Man gets eight years

Published 8:58 am Wednesday, September 17, 2008

COURTLAND—A 31-year-old man who was convicted of dragging a Franklin police officer alongside his car in a December 2006 incident must spend at least eight years in prison for the offense, a judge said Tuesday.

Southampton Circuit Court Judge Westbrook J. Parker sentenced Armando Thomas Hicks on three felony charges, giving a brief lecture in the process.

“You are an intelligent man who should have done more with his life,” Parker said. “I do not understand why young people today believe that drugs or guns are the answer to everything.”

Hicks was convicted in April of malicious bodily injury of Franklin Police Officer C.A. Fellers, as well as possession of cocaine and possession of a firearm by a convicted felon.

Hicks and his wife had been sitting in a rented Dodge Neon outside of the Deli Express in Franklin when Fellers approached the car and shone a flashlight inside, the officer testified in April. When he saw what Hicks was doing, he opened the car door and tried to extricate the man from the driver’s seat.

Hicks then put the car into gear and sped away. Fellers’ arm was caught in the seat belt, and he was dragged across the street and into a curb before being knocked loose. As he was being dragged, the officer pleaded with Hicks to stop the car.

“I want to make a formal apology to Officer Fellers, my family and friends and the community,” Hicks said before he was sentenced Tuesday, adding that he hoped the court would take into consideration his three children, who would be without their father during whatever prison term Hicks served.

Commonwealth’s Attorney Eric Cooke pointed to Hicks’ previous felony weapons and drug convictions as evidence of the need for a long sentence for his most recent crimes. Cooke asked for active prison sentences totaling 18 years.

Officer Fellers “suffered significant injury, which is still ongoing,” he said. “The injuries were not the officer’s fault. I know the court knows that; the defendant needs to know that, too.”

Defense attorney Robert Hagans of Norfolk, disagreed with the idea of holding his client entirely responsible for the incident.

“It’s easy to say, ‘You were indicted, you were convicted, everything that happened was your fault,’” he argued. Hagans then raised many of the same questions that had been part of his unsuccessful defense of Hicks in April, adding that the officer had been dragged 80 feet, “not one or two blocks.”

“I don’t think (Hicks) had any intent to hurt anybody,” he said. “Things just went in a bad way.”

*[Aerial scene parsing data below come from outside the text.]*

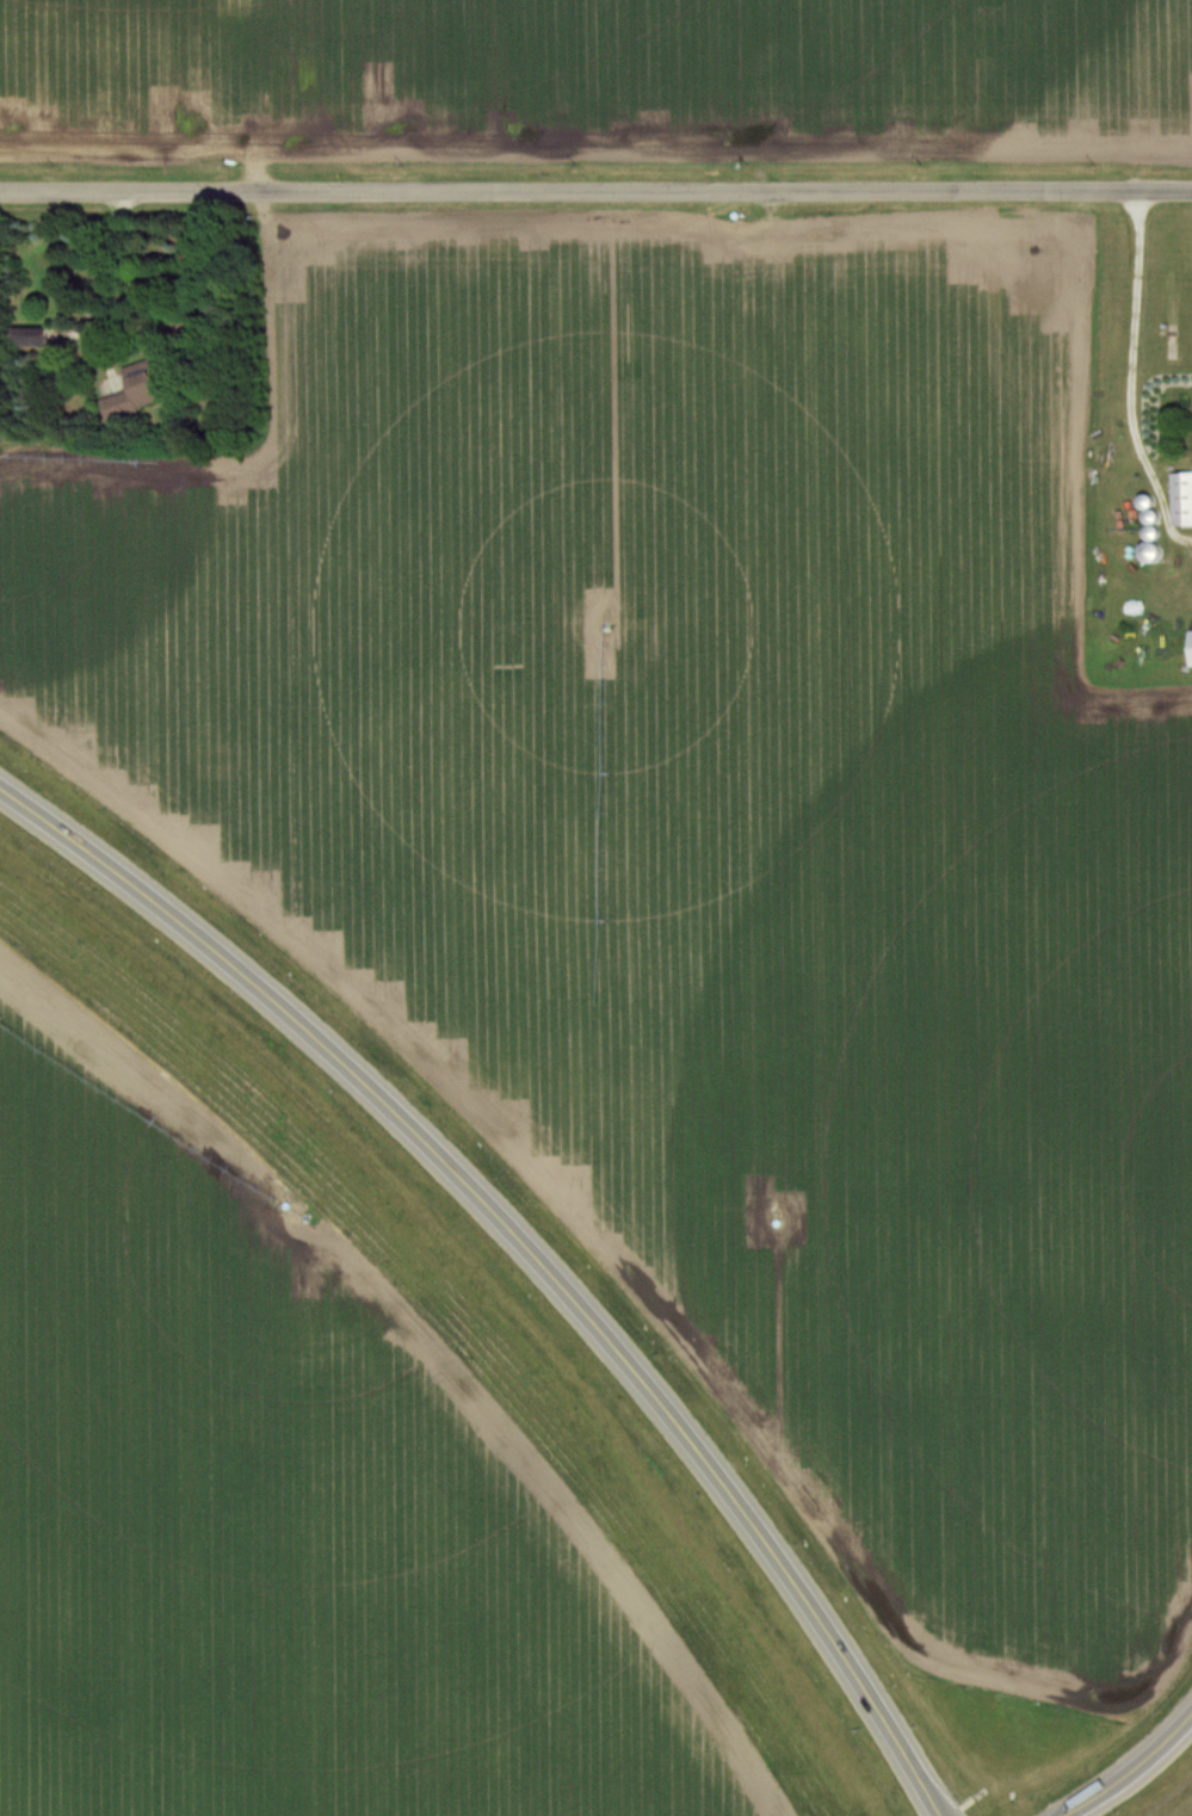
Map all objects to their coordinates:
crop: (115, 77)
crop: (730, 78)
road: (596, 191)
building: (37, 338)
building: (140, 392)
building: (1185, 500)
crop: (725, 830)
road: (532, 1242)
crop: (330, 1586)
road: (1128, 1768)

His client, who graduated from Franklin High School with a 3.385 grade point average and then went on to four years in college, had made some bad decisions and failed to take advantage of his education, he said.

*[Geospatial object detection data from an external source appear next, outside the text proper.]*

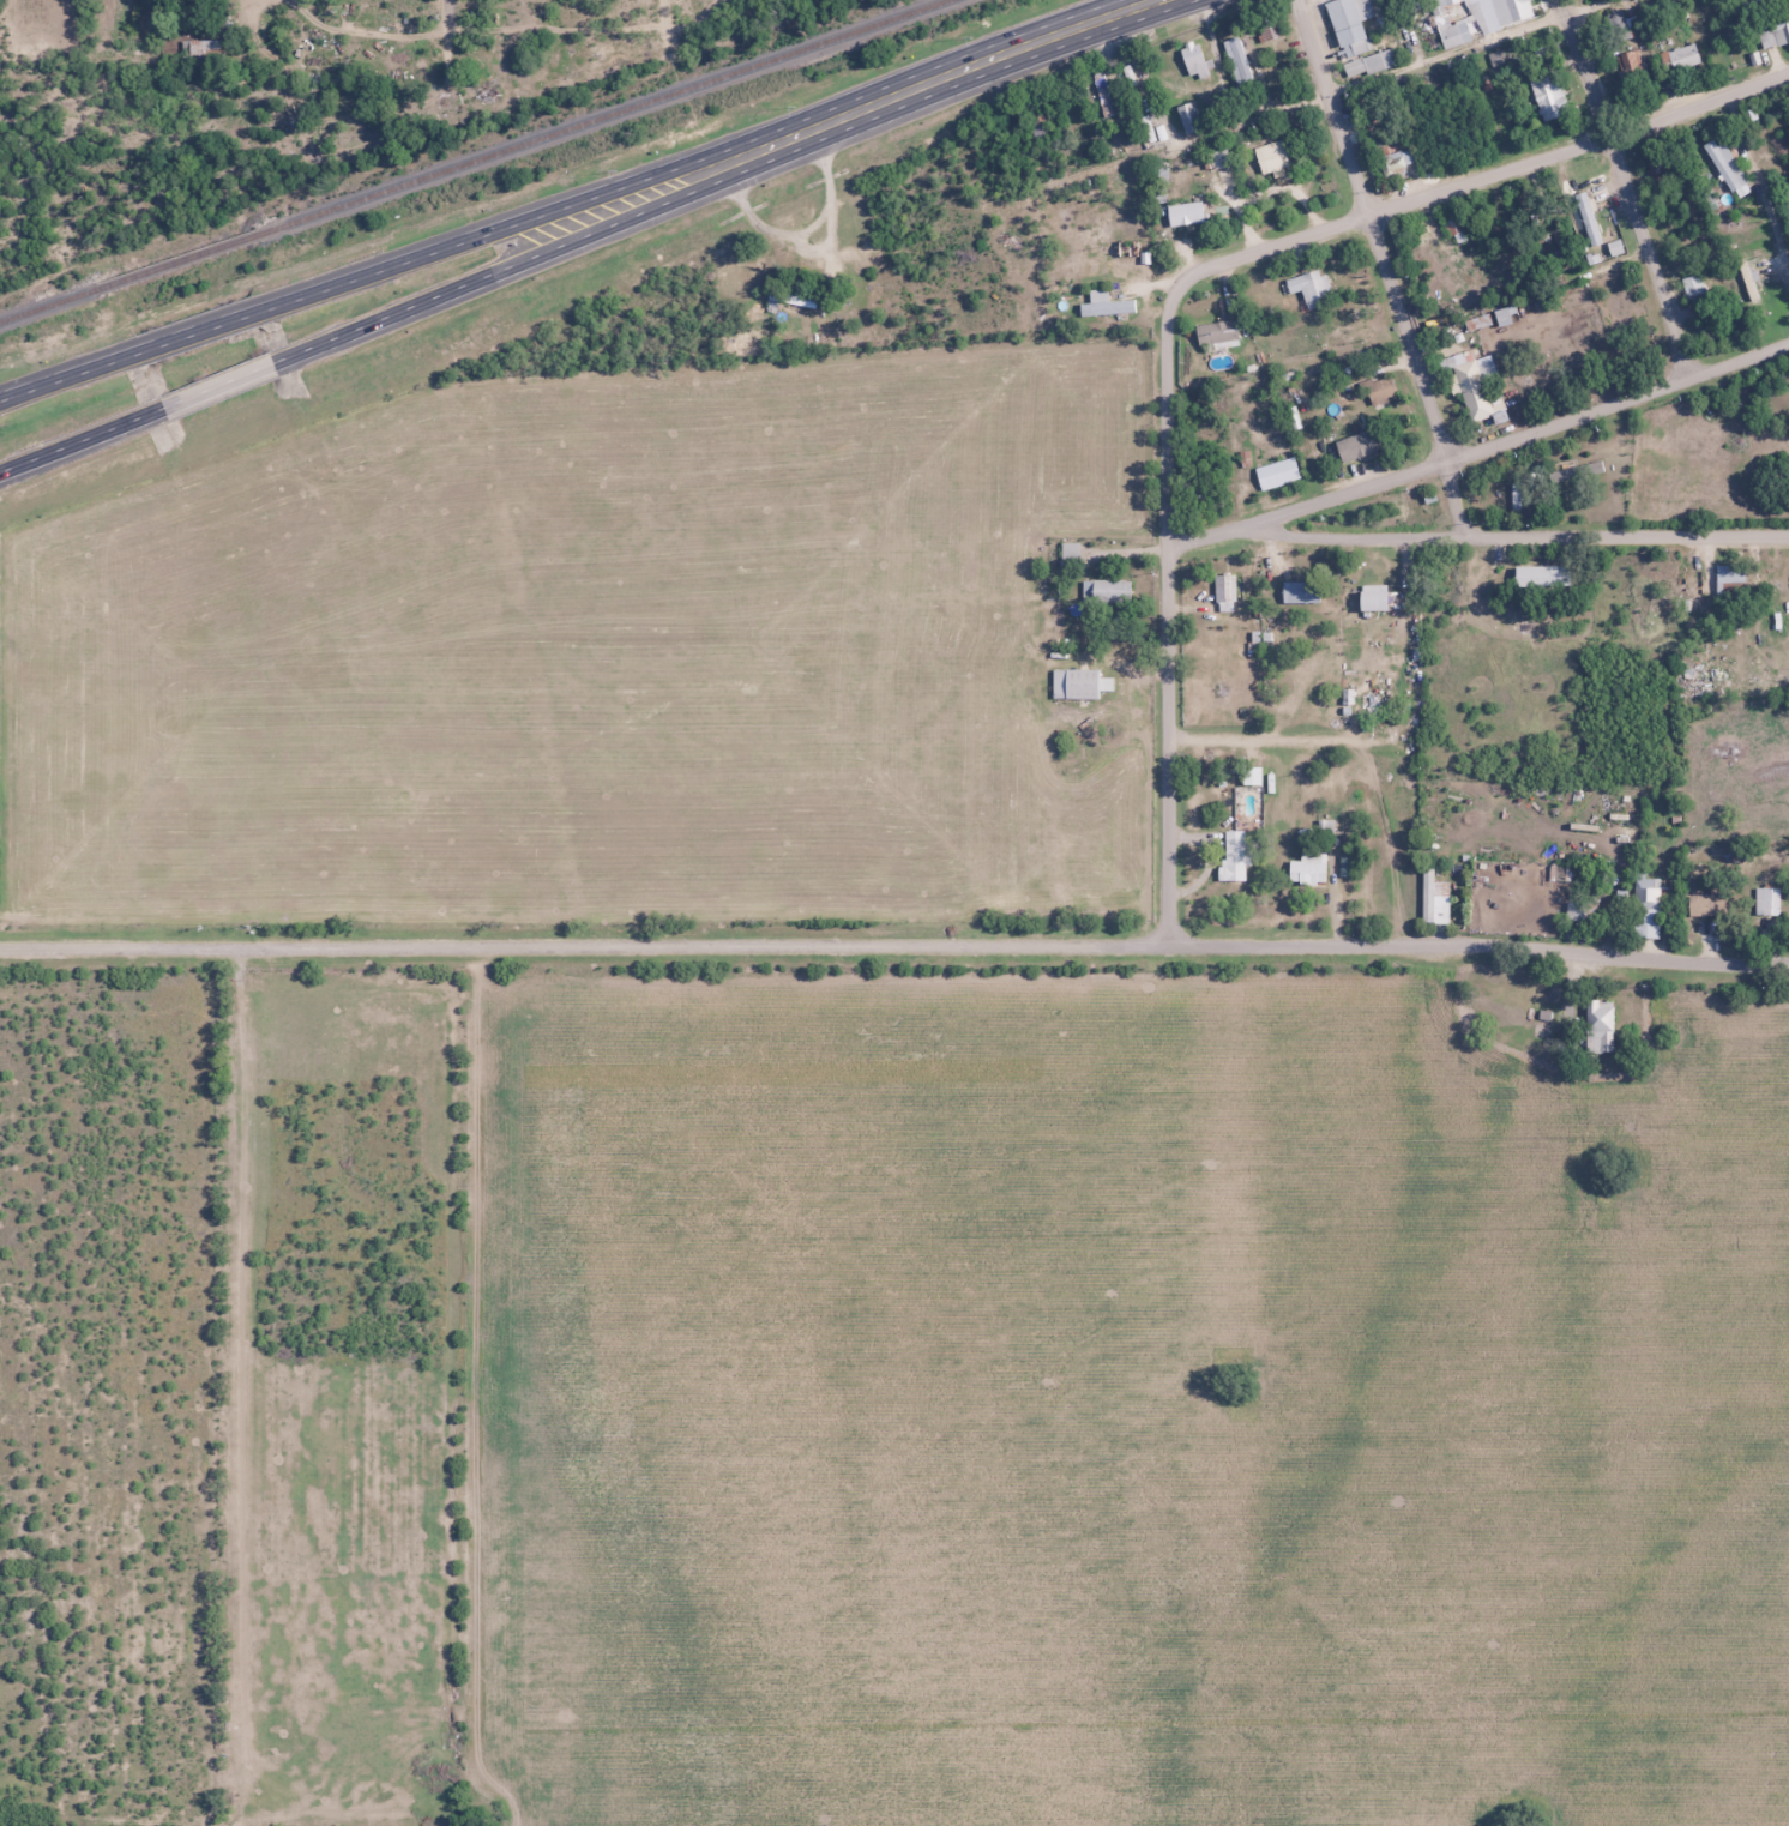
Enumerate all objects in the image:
road: (665, 20)
building: (1455, 20)
building: (1622, 26)
building: (1347, 27)
building: (1270, 30)
building: (1774, 33)
road: (1467, 46)
road: (998, 56)
building: (1683, 57)
building: (1239, 61)
building: (1194, 62)
building: (1374, 62)
building: (1629, 64)
building: (1549, 97)
railway: (599, 117)
building: (1189, 118)
building: (1270, 157)
building: (1725, 165)
road: (1483, 179)
road: (1628, 186)
road: (552, 213)
building: (1184, 213)
building: (1586, 218)
road: (1157, 228)
road: (1374, 230)
building: (1455, 230)
road: (559, 244)
building: (1614, 247)
railway: (176, 261)
building: (1309, 287)
building: (1693, 289)
building: (797, 296)
building: (1105, 305)
railway: (47, 306)
road: (197, 330)
building: (1216, 332)
road: (66, 376)
road: (218, 384)
building: (1470, 386)
building: (1378, 389)
road: (82, 438)
building: (1354, 445)
road: (1479, 450)
building: (1575, 471)
building: (1279, 473)
building: (1516, 498)
road: (1454, 499)
road: (1519, 536)
building: (1069, 554)
building: (1729, 579)
building: (1105, 591)
building: (1224, 591)
building: (1300, 591)
building: (1372, 597)
road: (1166, 615)
building: (1077, 683)
building: (1250, 776)
building: (1233, 855)
building: (1307, 869)
building: (1432, 901)
building: (1767, 902)
building: (1706, 905)
building: (1646, 908)
building: (1577, 911)
road: (894, 945)
building: (1598, 1029)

“Though he has not in life dotted all the i’s and crossed all the t’s, he has had some very positive moments in life,” Hagans added.

Judge Parker agreed, at least in part: “You’ve got the ability to do so much more with your life.”

Parker sentenced Hicks to 15 years, with 10 suspended, on the maiming charge; five years, with four suspended, on the drug charge; and to the state’s mandatory two years on the gun charge. All sentences are to be served consecutively, and Hicks will be under supervised probation when he is released. He also must pay court costs and make restitution to Fellers for his out-of-pocket medical expenses.